§ Reading text
---*---
You can visualize the topics: topic size, ferquency of words in a topic versus the whole corpus, etc. You can rank words (terms) in a topic by relevancy: do you want rare and exclusive terms (i.e. found mostly in that topic) OR terms that are used frequently in that topic, not not nessesarily exclisuve to that topic?

Relevancy weight parameter is λ (0 ≤ λ ≤ 1): you can adjust it!

* small λ highlights potentially rare, but exclusive terms for the selected topic;
* large values of λ (near 1) highlight frequent, but not necessarily exclusive, terms for the selected topic;

Relevancy is measured as: 

    Relevancy = λ log[p(term | topic)] + (1 - λ) log[p(term | topic)/p(term)], 
   
   where p(term | topic) stands for term (word) weight, i.e. frequency, in a topic and p(term) stands for term's weight (frequency) in a corpus.

Additional information on how to use this visualization:
* http://www.kennyshirley.com/LDAvis/
* https://nlp.stanford.edu/events/illvi2014/papers/sievert-illvi2014.pdf



In [15]:
pyLDAvis.enable_notebook()
visualization_panel = pyLDAvis.sklearn.prepare(lda_news, bow_news_corpus, bow_vectorizer_news, mds='tsne')
visualization_panel

**LOG-LIKELIHOOD, PERPLEXITY AND COHERENCE SCORES**

Log-likelihood, perplexity and coherence scores do not have baseline or a threshold values. 
They are used to compare and discriminate between models estimated on the same data.

We will use a function CoherenceModel() from the gensim module for computing coherence scores for our LDA topic model.

In [17]:
from gensim.models.coherencemodel import CoherenceModel
from gensim.corpora.dictionary import Dictionary

paramiko missing, opening SSH/SCP/SFTP paths will be disabled.  `pip install paramiko` to suppress
scipy.sparse.sparsetools is a private module for scipy.sparse, and should not be used.
---*---
§ Recorded data
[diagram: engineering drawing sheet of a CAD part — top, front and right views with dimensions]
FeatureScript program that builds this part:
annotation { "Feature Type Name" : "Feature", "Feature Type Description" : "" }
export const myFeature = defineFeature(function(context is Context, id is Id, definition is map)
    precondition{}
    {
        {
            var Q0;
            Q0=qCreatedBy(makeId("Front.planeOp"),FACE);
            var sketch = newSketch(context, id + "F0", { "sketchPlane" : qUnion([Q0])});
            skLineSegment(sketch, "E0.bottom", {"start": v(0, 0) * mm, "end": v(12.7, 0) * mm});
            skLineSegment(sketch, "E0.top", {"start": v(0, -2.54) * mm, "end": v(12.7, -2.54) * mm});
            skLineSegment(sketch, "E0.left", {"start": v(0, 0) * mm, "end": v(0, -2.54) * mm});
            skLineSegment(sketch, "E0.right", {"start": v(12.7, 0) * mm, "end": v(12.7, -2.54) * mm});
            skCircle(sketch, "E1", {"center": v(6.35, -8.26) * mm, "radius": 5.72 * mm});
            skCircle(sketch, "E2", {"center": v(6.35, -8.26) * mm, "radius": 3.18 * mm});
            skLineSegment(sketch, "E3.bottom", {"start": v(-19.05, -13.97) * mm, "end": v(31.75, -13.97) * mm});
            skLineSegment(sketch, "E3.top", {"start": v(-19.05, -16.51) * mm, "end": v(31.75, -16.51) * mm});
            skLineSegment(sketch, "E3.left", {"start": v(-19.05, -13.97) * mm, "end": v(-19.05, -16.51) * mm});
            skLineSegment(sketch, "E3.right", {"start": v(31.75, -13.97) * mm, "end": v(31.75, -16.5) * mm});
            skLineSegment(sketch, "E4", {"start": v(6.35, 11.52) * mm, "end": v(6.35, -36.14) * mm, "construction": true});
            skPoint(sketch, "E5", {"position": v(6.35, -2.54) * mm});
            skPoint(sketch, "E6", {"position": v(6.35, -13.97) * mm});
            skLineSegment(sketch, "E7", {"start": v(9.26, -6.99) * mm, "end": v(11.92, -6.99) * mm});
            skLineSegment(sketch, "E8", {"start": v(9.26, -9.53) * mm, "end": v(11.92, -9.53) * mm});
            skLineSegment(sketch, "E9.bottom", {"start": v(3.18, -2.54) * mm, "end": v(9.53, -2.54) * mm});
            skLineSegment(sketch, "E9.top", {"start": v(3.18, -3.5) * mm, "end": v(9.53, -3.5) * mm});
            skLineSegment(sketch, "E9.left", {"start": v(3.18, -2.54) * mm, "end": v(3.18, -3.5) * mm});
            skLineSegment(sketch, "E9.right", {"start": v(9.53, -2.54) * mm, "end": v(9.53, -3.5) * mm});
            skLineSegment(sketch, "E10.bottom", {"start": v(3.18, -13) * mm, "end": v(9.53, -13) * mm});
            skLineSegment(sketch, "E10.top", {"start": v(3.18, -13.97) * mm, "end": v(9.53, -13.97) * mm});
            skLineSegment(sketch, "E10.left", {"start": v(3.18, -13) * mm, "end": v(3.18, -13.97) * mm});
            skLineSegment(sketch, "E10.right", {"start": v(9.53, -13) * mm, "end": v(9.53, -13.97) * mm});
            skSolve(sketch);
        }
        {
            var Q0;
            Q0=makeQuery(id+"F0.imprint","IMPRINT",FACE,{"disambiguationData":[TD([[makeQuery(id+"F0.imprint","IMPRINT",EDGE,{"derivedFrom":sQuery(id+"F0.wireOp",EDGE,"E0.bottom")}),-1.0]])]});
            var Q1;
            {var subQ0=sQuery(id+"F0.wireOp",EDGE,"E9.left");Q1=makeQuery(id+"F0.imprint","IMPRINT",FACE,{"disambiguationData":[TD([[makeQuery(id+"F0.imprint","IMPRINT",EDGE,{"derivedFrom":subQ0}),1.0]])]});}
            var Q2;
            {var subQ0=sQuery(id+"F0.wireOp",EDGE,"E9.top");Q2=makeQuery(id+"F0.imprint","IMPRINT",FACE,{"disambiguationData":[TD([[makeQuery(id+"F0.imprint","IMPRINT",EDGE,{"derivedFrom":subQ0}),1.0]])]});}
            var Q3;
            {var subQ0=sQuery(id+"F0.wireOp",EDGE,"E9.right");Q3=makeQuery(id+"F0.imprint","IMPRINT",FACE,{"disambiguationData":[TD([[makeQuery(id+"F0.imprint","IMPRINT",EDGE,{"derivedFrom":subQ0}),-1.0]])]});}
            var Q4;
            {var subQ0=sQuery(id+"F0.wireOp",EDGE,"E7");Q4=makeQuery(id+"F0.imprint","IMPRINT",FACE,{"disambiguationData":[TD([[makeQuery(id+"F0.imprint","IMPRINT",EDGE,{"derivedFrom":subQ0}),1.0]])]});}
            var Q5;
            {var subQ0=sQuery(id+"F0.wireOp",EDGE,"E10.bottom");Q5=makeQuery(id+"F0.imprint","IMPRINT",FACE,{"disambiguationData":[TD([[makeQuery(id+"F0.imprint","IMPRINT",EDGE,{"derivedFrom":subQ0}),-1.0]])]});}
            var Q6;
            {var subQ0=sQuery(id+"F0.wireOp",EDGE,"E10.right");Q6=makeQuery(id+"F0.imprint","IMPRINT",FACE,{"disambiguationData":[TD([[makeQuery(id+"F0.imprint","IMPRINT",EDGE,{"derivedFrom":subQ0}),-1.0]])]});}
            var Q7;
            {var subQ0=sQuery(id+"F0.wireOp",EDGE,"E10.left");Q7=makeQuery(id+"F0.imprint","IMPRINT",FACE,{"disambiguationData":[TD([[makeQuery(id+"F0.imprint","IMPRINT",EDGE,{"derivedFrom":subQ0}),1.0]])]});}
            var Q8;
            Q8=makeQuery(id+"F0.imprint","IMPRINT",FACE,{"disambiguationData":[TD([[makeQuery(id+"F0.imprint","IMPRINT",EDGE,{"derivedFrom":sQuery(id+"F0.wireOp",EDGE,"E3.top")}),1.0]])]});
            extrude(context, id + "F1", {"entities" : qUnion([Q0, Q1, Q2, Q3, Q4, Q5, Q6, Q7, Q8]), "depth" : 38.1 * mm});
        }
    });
---*---
List each type of score that the topic-modeling text says lacks a baseline or threshold value.

- Log-likelihood
- Perplexity
- Coherence